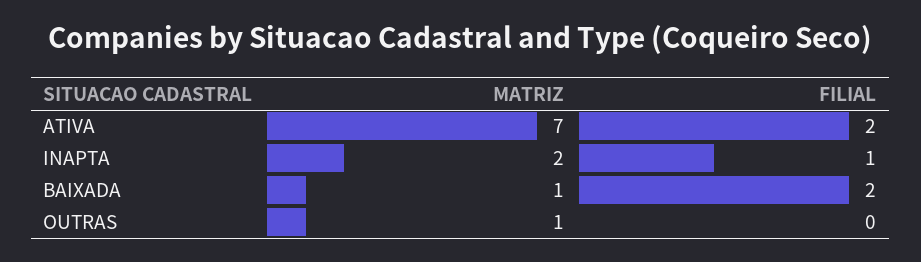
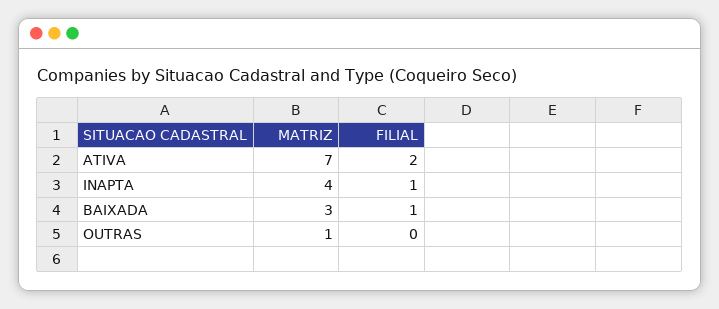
  {
    "MATRIZ": {
      "ATIVA": 7,
-     "INAPTA": 2,
+     "INAPTA": 4,
-     "BAIXADA": 1,
+     "BAIXADA": 3,
      "OUTRAS": 1
    },
    "FILIAL": {
      "ATIVA": 2,
      "INAPTA": 1,
-     "BAIXADA": 2,
+     "BAIXADA": 1,
      "OUTRAS": 0
    }
  }

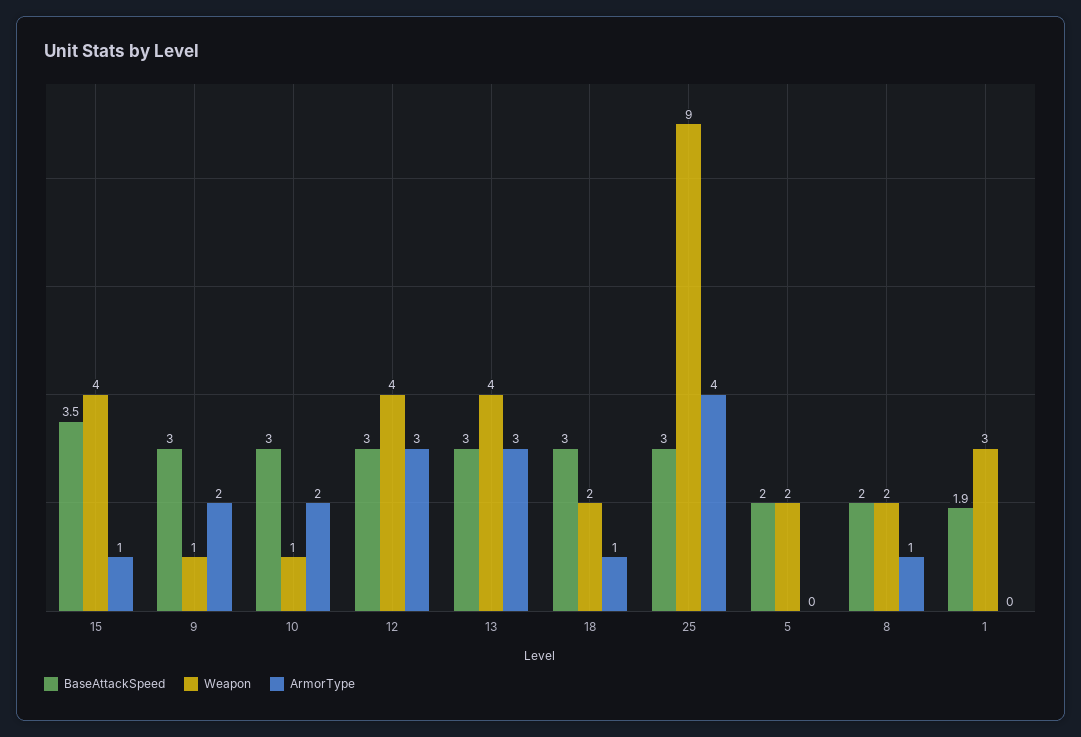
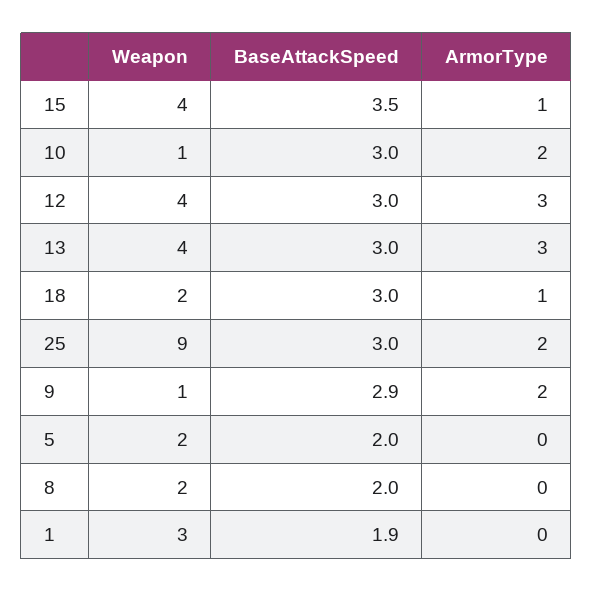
  {
    "BaseAttackSpeed": {
      "15": 3.5,
-     "9": 3,
+     "9": 2.9,
      "10": 3,
      "12": 3,
      "13": 3,
      "18": 3,
      "25": 3,
      "5": 2,
      "8": 2,
      "1": 1.9
    },
    "Weapon": {
      "15": 4,
      "9": 1,
      "10": 1,
      "12": 4,
      "13": 4,
      "18": 2,
      "25": 9,
      "5": 2,
      "8": 2,
      "1": 3
    },
    "ArmorType": {
      "15": 1,
      "9": 2,
      "10": 2,
      "12": 3,
      "13": 3,
      "18": 1,
-     "25": 4,
+     "25": 2,
      "5": 0,
-     "8": 1,
+     "8": 0,
      "1": 0
    }
  }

==================================================

| What the task requires |
Copy out the whole listing exactly, and don't carry over any pictures.

| Answer to this exercise |
  {
    "MATRIZ": {
      "ATIVA": 7,
-     "INAPTA": 2,
+     "INAPTA": 4,
-     "BAIXADA": 1,
+     "BAIXADA": 3,
      "OUTRAS": 1
    },
    "FILIAL": {
      "ATIVA": 2,
      "INAPTA": 1,
-     "BAIXADA": 2,
+     "BAIXADA": 1,
      "OUTRAS": 0
    }
  }

  {
    "BaseAttackSpeed": {
      "15": 3.5,
-     "9": 3,
+     "9": 2.9,
      "10": 3,
      "12": 3,
      "13": 3,
      "18": 3,
      "25": 3,
      "5": 2,
      "8": 2,
      "1": 1.9
    },
    "Weapon": {
      "15": 4,
      "9": 1,
      "10": 1,
      "12": 4,
      "13": 4,
      "18": 2,
      "25": 9,
      "5": 2,
      "8": 2,
      "1": 3
    },
    "ArmorType": {
      "15": 1,
      "9": 2,
      "10": 2,
      "12": 3,
      "13": 3,
      "18": 1,
-     "25": 4,
+     "25": 2,
      "5": 0,
-     "8": 1,
+     "8": 0,
      "1": 0
    }
  }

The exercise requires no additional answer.